▸ **Problem to solve**: The entries that follow should be duplicated in full, without a single alteration.

▸ **Data**:
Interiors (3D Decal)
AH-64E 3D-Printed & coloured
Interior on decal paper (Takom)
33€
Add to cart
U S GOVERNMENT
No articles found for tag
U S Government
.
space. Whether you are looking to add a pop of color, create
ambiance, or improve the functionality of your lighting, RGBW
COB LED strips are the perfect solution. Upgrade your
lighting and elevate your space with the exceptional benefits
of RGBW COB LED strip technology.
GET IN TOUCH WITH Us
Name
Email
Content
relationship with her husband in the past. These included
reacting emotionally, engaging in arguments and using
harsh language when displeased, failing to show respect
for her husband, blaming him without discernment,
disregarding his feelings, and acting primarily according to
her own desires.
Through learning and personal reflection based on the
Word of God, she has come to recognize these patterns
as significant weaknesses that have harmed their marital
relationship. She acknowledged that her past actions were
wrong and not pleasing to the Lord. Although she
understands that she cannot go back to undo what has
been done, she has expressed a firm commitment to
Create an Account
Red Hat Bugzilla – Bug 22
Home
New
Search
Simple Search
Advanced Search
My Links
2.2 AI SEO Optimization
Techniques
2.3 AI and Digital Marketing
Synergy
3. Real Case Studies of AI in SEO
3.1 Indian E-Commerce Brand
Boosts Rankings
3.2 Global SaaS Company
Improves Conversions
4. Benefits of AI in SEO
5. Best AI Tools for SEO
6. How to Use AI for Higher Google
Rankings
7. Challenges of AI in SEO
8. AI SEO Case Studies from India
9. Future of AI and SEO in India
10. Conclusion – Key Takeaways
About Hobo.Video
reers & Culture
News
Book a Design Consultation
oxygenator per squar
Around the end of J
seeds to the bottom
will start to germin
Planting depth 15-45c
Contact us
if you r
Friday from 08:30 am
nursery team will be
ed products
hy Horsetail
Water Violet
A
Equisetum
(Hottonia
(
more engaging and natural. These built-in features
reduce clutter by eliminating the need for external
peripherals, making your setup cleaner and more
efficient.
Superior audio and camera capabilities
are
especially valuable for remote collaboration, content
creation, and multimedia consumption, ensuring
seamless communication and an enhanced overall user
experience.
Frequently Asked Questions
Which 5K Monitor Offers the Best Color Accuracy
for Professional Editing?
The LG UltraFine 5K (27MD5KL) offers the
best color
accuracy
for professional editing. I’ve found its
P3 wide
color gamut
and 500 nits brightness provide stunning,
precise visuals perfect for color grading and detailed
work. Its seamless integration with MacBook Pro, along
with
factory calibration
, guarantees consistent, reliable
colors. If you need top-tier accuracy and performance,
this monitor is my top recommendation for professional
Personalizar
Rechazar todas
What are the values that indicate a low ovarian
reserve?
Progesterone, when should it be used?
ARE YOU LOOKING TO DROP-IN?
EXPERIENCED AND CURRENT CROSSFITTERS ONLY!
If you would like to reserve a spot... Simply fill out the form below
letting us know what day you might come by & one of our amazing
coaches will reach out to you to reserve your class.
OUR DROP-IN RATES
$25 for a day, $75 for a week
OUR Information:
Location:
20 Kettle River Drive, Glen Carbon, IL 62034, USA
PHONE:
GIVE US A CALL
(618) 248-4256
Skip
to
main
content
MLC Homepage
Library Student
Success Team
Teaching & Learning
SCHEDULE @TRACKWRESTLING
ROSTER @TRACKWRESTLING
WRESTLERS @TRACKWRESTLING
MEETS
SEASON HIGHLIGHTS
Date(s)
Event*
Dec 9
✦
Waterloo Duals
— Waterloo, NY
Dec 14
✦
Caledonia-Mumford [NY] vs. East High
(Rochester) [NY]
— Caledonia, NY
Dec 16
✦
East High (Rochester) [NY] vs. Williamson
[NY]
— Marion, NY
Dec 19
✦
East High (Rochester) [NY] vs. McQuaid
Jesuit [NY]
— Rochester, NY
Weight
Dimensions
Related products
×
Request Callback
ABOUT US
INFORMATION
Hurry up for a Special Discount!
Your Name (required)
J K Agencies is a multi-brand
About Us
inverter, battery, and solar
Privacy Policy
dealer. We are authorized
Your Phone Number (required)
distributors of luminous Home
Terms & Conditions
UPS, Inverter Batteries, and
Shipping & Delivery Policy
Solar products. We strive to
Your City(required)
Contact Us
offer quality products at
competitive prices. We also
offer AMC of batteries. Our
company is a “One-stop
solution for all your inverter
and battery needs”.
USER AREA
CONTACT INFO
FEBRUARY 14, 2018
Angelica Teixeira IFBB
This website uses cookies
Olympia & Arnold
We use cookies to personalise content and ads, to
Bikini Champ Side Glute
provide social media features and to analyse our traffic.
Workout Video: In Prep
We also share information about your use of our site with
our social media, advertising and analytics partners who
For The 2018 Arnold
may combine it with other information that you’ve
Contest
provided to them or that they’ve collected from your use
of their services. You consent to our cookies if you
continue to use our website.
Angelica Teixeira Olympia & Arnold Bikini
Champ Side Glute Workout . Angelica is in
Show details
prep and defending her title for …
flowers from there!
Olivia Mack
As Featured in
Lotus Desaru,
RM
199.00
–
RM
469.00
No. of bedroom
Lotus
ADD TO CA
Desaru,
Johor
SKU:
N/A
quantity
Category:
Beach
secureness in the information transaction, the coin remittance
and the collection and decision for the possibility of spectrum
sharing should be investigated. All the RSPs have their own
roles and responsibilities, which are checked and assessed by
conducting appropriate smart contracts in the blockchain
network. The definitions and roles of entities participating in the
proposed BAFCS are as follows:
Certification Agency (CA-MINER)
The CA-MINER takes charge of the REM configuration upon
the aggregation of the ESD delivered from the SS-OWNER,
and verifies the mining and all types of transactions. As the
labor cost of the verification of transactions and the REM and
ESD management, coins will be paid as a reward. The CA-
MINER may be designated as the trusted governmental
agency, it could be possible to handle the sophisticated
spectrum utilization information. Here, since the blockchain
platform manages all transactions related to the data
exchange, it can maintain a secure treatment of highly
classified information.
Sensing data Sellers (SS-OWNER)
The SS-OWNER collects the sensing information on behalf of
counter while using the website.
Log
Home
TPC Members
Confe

▸ **Answer**:
Interiors (3D Decal)
AH-64E 3D-Printed & coloured
Interior on decal paper (Takom)
33€
Add to cart
U S GOVERNMENT
No articles found for tag
U S Government
.
space. Whether you are looking to add a pop of color, create
ambiance, or improve the functionality of your lighting, RGBW
COB LED strips are the perfect solution. Upgrade your
lighting and elevate your space with the exceptional benefits
of RGBW COB LED strip technology.
GET IN TOUCH WITH Us
Name
Email
Content
relationship with her husband in the past. These included
reacting emotionally, engaging in arguments and using
harsh language when displeased, failing to show respect
for her husband, blaming him without discernment,
disregarding his feelings, and acting primarily according to
her own desires.
Through learning and personal reflection based on the
Word of God, she has come to recognize these patterns
as significant weaknesses that have harmed their marital
relationship. She acknowledged that her past actions were
wrong and not pleasing to the Lord. Although she
understands that she cannot go back to undo what has
been done, she has expressed a firm commitment to
Create an Account
Red Hat Bugzilla – Bug 22
Home
New
Search
Simple Search
Advanced Search
My Links
2.2 AI SEO Optimization
Techniques
2.3 AI and Digital Marketing
Synergy
3. Real Case Studies of AI in SEO
3.1 Indian E-Commerce Brand
Boosts Rankings
3.2 Global SaaS Company
Improves Conversions
4. Benefits of AI in SEO
5. Best AI Tools for SEO
6. How to Use AI for Higher Google
Rankings
7. Challenges of AI in SEO
8. AI SEO Case Studies from India
9. Future of AI and SEO in India
10. Conclusion – Key Takeaways
About Hobo.Video
reers & Culture
News
Book a Design Consultation
oxygenator per squar
Around the end of J
seeds to the bottom
will start to germin
Planting depth 15-45c
Contact us
if you r
Friday from 08:30 am
nursery team will be
ed products
hy Horsetail
Water Violet
A
Equisetum
(Hottonia
(
more engaging and natural. These built-in features
reduce clutter by eliminating the need for external
peripherals, making your setup cleaner and more
efficient.
Superior audio and camera capabilities
are
especially valuable for remote collaboration, content
creation, and multimedia consumption, ensuring
seamless communication and an enhanced overall user
experience.
Frequently Asked Questions
Which 5K Monitor Offers the Best Color Accuracy
for Professional Editing?
The LG UltraFine 5K (27MD5KL) offers the
best color
accuracy
for professional editing. I’ve found its
P3 wide
color gamut
and 500 nits brightness provide stunning,
precise visuals perfect for color grading and detailed
work. Its seamless integration with MacBook Pro, along
with
factory calibration
, guarantees consistent, reliable
colors. If you need top-tier accuracy and performance,
this monitor is my top recommendation for professional
Personalizar
Rechazar todas
What are the values that indicate a low ovarian
reserve?
Progesterone, when should it be used?
ARE YOU LOOKING TO DROP-IN?
EXPERIENCED AND CURRENT CROSSFITTERS ONLY!
If you would like to reserve a spot... Simply fill out the form below
letting us know what day you might come by & one of our amazing
coaches will reach out to you to reserve your class.
OUR DROP-IN RATES
$25 for a day, $75 for a week
OUR Information:
Location:
20 Kettle River Drive, Glen Carbon, IL 62034, USA
PHONE:
GIVE US A CALL
(618) 248-4256
Skip
to
main
content
MLC Homepage
Library Student
Success Team
Teaching & Learning
SCHEDULE @TRACKWRESTLING
ROSTER @TRACKWRESTLING
WRESTLERS @TRACKWRESTLING
MEETS
SEASON HIGHLIGHTS
Date(s)
Event*
Dec 9
✦
Waterloo Duals
— Waterloo, NY
Dec 14
✦
Caledonia-Mumford [NY] vs. East High
(Rochester) [NY]
— Caledonia, NY
Dec 16
✦
East High (Rochester) [NY] vs. Williamson
[NY]
— Marion, NY
Dec 19
✦
East High (Rochester) [NY] vs. McQuaid
Jesuit [NY]
— Rochester, NY
Weight
Dimensions
Related products
×
Request Callback
ABOUT US
INFORMATION
Hurry up for a Special Discount!
Your Name (required)
J K Agencies is a multi-brand
About Us
inverter, battery, and solar
Privacy Policy
dealer. We are authorized
Your Phone Number (required)
distributors of luminous Home
Terms & Conditions
UPS, Inverter Batteries, and
Shipping & Delivery Policy
Solar products. We strive to
Your City(required)
Contact Us
offer quality products at
competitive prices. We also
offer AMC of batteries. Our
company is a “One-stop
solution for all your inverter
and battery needs”.
USER AREA
CONTACT INFO
FEBRUARY 14, 2018
Angelica Teixeira IFBB
This website uses cookies
Olympia & Arnold
We use cookies to personalise content and ads, to
Bikini Champ Side Glute
provide social media features and to analyse our traffic.
Workout Video: In Prep
We also share information about your use of our site with
our social media, advertising and analytics partners who
For The 2018 Arnold
may combine it with other information that you’ve
Contest
provided to them or that they’ve collected from your use
of their services. You consent to our cookies if you
continue to use our website.
Angelica Teixeira Olympia & Arnold Bikini
Champ Side Glute Workout . Angelica is in
Show details
prep and defending her title for …
flowers from there!
Olivia Mack
As Featured in
Lotus Desaru,
RM
199.00
–
RM
469.00
No. of bedroom
Lotus
ADD TO CA
Desaru,
Johor
SKU:
N/A
quantity
Category:
Beach
secureness in the information transaction, the coin remittance
and the collection and decision for the possibility of spectrum
sharing should be investigated. All the RSPs have their own
roles and responsibilities, which are checked and assessed by
conducting appropriate smart contracts in the blockchain
network. The definitions and roles of entities participating in the
proposed BAFCS are as follows:
Certification Agency (CA-MINER)
The CA-MINER takes charge of the REM configuration upon
the aggregation of the ESD delivered from the SS-OWNER,
and verifies the mining and all types of transactions. As the
labor cost of the verification of transactions and the REM and
ESD management, coins will be paid as a reward. The CA-
MINER may be designated as the trusted governmental
agency, it could be possible to handle the sophisticated
spectrum utilization information. Here, since the blockchain
platform manages all transactions related to the data
exchange, it can maintain a secure treatment of highly
classified information.
Sensing data Sellers (SS-OWNER)
The SS-OWNER collects the sensing information on behalf of
counter while using the website.
Log
Home
TPC Members
Confe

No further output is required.